◆ **DIRECTIONS FOR THIS TASK**:
In the material below, the lines from the one containing "micrograph of human" through the one containing "urothelial carcinoma stained" are to be given again exactly, ends included, and no others.

◆ **DATA FOR THE TASK**:

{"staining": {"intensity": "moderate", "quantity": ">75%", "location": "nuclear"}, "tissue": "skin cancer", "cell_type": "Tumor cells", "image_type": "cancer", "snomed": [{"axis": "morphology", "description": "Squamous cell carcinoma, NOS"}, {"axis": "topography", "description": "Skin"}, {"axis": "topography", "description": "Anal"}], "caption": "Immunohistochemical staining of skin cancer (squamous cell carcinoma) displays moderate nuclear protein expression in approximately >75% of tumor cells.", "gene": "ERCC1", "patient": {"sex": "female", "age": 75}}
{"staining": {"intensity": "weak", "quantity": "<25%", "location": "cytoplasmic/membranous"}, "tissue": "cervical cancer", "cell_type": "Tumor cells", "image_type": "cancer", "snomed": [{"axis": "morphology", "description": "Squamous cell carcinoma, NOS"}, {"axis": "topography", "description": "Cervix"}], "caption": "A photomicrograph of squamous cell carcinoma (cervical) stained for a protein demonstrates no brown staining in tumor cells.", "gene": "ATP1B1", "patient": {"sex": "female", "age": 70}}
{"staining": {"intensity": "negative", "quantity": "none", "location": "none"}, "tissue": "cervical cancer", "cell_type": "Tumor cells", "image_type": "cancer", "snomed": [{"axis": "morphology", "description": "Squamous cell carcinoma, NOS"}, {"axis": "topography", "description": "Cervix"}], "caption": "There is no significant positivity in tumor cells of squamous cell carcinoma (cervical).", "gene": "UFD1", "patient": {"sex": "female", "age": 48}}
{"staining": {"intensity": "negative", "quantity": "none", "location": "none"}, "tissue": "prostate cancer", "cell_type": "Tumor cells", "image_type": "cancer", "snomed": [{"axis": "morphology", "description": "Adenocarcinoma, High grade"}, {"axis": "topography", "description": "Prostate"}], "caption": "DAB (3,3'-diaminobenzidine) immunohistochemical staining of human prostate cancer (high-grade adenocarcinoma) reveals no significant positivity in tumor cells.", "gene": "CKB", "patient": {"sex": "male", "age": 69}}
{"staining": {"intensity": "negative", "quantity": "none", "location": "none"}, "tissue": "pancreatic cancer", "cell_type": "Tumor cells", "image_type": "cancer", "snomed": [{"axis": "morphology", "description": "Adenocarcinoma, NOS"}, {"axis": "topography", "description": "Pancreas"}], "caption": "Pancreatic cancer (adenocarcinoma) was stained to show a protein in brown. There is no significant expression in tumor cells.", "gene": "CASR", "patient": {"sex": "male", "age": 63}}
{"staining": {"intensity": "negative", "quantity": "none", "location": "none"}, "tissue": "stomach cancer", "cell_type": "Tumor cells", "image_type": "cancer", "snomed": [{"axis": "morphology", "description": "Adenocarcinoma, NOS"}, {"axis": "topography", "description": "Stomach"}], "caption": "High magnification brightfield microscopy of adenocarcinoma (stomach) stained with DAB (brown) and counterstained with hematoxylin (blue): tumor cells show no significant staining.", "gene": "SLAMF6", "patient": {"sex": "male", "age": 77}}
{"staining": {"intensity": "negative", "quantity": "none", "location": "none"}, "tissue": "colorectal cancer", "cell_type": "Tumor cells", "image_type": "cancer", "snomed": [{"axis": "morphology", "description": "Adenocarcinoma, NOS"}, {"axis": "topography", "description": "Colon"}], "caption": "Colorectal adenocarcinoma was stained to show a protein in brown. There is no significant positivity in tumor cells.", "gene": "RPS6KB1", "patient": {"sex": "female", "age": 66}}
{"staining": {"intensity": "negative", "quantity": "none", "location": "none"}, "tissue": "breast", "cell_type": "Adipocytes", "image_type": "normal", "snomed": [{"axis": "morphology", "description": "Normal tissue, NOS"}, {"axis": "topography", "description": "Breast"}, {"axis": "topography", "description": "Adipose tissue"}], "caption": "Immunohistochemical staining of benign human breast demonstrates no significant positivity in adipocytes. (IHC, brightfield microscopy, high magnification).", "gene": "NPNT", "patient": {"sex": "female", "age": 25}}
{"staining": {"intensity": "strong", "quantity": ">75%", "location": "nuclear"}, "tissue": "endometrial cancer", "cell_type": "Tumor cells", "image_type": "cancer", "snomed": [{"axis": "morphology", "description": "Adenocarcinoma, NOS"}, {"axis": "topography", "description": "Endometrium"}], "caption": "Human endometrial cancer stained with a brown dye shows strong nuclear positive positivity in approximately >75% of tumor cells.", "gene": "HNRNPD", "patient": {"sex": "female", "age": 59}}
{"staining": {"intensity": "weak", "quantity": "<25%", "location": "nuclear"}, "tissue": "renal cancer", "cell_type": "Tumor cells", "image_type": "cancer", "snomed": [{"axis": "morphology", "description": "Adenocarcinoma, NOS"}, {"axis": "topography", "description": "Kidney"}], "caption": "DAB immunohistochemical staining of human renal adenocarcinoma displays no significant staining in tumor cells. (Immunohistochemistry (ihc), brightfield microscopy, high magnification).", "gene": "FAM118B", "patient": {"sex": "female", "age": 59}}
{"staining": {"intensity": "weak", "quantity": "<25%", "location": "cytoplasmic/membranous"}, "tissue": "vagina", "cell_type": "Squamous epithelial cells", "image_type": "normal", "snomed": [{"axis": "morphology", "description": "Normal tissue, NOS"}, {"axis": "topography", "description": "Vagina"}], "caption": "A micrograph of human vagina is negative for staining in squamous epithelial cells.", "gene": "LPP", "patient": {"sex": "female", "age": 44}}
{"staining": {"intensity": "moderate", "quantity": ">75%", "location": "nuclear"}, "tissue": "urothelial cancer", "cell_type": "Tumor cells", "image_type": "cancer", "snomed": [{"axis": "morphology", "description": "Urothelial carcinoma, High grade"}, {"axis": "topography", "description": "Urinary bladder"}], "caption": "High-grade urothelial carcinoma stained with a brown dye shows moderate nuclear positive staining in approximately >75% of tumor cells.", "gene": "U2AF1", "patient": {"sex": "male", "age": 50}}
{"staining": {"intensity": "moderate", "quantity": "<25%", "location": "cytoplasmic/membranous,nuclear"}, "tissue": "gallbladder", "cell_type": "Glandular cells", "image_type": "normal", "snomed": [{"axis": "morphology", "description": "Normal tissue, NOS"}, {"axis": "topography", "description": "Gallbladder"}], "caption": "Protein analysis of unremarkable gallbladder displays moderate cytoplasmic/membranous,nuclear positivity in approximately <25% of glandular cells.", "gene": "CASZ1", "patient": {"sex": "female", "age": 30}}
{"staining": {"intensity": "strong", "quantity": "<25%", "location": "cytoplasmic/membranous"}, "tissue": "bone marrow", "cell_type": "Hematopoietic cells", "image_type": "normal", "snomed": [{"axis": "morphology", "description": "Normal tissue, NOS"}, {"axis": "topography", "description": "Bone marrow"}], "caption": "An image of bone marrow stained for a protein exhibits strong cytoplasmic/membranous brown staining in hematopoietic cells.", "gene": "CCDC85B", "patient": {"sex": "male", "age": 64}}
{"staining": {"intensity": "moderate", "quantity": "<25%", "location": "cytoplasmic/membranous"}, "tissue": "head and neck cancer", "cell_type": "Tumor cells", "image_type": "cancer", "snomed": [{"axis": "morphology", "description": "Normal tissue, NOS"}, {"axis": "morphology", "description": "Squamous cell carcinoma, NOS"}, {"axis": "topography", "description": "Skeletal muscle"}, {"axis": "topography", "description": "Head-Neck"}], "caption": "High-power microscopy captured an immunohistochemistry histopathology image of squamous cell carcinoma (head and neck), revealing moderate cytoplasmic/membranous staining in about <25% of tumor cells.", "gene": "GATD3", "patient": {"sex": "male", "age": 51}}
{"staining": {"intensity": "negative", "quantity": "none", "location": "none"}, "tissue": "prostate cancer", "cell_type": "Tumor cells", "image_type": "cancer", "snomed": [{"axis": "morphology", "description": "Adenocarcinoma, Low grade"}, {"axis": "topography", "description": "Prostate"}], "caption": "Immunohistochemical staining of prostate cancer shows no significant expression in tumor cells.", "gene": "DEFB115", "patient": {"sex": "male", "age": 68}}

◆ **RESPONSE AREA**:
{"staining": {"intensity": "weak", "quantity": "<25%", "location": "cytoplasmic/membranous"}, "tissue": "vagina", "cell_type": "Squamous epithelial cells", "image_type": "normal", "snomed": [{"axis": "morphology", "description": "Normal tissue, NOS"}, {"axis": "topography", "description": "Vagina"}], "caption": "A micrograph of human vagina is negative for staining in squamous epithelial cells.", "gene": "LPP", "patient": {"sex": "female", "age": 44}}
{"staining": {"intensity": "moderate", "quantity": ">75%", "location": "nuclear"}, "tissue": "urothelial cancer", "cell_type": "Tumor cells", "image_type": "cancer", "snomed": [{"axis": "morphology", "description": "Urothelial carcinoma, High grade"}, {"axis": "topography", "description": "Urinary bladder"}], "caption": "High-grade urothelial carcinoma stained with a brown dye shows moderate nuclear positive staining in approximately >75% of tumor cells.", "gene": "U2AF1", "patient": {"sex": "male", "age": 50}}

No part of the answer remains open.